* **Exercise prompt**:
Among the lines below, take the one holding "Diagnosis: Adenocarcinoma, NOS.", the one holding "Breast MRI (dynamic contrast-enhanced), one axial slice. Cropped", and all lines between them. Set them down exactly.

* **Data**:
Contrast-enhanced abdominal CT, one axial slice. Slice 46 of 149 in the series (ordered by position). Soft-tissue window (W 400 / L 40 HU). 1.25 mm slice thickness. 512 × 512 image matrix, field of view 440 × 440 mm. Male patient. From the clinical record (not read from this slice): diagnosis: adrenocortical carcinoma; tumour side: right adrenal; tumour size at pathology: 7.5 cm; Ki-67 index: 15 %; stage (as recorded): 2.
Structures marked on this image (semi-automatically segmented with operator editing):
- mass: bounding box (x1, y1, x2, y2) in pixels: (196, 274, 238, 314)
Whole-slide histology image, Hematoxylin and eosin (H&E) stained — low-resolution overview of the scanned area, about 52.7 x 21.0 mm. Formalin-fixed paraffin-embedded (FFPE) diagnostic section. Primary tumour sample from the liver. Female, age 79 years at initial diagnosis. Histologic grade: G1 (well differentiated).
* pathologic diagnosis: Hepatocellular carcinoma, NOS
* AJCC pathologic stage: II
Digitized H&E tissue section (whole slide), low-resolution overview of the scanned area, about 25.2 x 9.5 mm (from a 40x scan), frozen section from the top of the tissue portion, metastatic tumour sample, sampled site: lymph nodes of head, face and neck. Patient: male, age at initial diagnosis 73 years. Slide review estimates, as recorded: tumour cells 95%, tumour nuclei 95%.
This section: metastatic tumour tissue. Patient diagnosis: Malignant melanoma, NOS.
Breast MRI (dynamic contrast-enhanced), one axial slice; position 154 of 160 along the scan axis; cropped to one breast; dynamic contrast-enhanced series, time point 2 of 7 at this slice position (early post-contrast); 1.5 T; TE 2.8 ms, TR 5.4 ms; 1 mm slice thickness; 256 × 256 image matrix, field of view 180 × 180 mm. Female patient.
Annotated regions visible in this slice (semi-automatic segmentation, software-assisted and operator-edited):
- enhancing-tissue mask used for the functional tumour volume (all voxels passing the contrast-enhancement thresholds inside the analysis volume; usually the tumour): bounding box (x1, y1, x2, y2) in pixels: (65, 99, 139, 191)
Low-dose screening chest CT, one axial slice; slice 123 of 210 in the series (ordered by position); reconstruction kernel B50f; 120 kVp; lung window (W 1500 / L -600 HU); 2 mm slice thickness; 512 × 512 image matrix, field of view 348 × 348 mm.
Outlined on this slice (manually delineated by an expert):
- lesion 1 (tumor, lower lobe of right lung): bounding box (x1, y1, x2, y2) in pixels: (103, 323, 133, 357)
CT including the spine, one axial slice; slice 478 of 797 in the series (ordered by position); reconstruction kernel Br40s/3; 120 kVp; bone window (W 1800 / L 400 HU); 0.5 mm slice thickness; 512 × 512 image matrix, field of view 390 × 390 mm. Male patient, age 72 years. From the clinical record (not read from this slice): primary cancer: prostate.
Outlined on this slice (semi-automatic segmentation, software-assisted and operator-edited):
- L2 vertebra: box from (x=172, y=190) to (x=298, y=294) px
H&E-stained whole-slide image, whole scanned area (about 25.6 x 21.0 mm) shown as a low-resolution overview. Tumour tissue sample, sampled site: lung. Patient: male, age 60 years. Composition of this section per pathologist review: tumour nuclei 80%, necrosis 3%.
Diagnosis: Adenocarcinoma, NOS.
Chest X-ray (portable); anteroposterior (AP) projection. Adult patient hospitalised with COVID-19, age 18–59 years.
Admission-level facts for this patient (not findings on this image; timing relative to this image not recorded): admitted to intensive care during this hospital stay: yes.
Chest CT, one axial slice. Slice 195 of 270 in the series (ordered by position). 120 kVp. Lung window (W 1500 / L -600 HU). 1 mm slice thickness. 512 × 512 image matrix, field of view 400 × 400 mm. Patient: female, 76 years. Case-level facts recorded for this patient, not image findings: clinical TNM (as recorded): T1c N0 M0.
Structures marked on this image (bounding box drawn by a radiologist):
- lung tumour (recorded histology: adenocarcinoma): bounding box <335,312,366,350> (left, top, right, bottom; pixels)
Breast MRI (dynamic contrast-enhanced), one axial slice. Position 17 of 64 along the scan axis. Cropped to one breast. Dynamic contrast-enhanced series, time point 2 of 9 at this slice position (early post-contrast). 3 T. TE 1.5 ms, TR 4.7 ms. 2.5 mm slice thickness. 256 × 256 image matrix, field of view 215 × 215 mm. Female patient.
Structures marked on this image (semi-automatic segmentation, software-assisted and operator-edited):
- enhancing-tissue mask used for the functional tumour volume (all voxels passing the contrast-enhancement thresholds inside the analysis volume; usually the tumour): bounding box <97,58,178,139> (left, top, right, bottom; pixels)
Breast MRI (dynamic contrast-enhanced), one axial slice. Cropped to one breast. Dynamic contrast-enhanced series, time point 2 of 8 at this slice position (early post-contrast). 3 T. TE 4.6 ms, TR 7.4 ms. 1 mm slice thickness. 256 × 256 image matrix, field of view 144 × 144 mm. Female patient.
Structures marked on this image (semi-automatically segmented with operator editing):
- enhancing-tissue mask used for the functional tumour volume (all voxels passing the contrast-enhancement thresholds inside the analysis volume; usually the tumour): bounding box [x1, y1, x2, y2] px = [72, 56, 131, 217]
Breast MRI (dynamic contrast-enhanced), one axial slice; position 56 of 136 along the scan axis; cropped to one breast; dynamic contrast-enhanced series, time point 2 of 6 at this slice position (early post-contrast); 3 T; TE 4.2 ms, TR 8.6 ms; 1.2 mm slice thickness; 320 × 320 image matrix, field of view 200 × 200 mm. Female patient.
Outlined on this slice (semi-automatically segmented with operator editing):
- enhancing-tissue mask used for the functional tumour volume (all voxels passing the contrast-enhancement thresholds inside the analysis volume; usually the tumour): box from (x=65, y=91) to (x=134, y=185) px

* **Solution to the problem**:
Diagnosis: Adenocarcinoma, NOS.
Chest X-ray (portable); anteroposterior (AP) projection. Adult patient hospitalised with COVID-19, age 18–59 years.
Admission-level facts for this patient (not findings on this image; timing relative to this image not recorded): admitted to intensive care during this hospital stay: yes.
Chest CT, one axial slice. Slice 195 of 270 in the series (ordered by position). 120 kVp. Lung window (W 1500 / L -600 HU). 1 mm slice thickness. 512 × 512 image matrix, field of view 400 × 400 mm. Patient: female, 76 years. Case-level facts recorded for this patient, not image findings: clinical TNM (as recorded): T1c N0 M0.
Structures marked on this image (bounding box drawn by a radiologist):
- lung tumour (recorded histology: adenocarcinoma): bounding box <335,312,366,350> (left, top, right, bottom; pixels)
Breast MRI (dynamic contrast-enhanced), one axial slice. Position 17 of 64 along the scan axis. Cropped to one breast. Dynamic contrast-enhanced series, time point 2 of 9 at this slice position (early post-contrast). 3 T. TE 1.5 ms, TR 4.7 ms. 2.5 mm slice thickness. 256 × 256 image matrix, field of view 215 × 215 mm. Female patient.
Structures marked on this image (semi-automatic segmentation, software-assisted and operator-edited):
- enhancing-tissue mask used for the functional tumour volume (all voxels passing the contrast-enhancement thresholds inside the analysis volume; usually the tumour): bounding box <97,58,178,139> (left, top, right, bottom; pixels)
Breast MRI (dynamic contrast-enhanced), one axial slice. Cropped to one breast. Dynamic contrast-enhanced series, time point 2 of 8 at this slice position (early post-contrast). 3 T. TE 4.6 ms, TR 7.4 ms. 1 mm slice thickness. 256 × 256 image matrix, field of view 144 × 144 mm. Female patient.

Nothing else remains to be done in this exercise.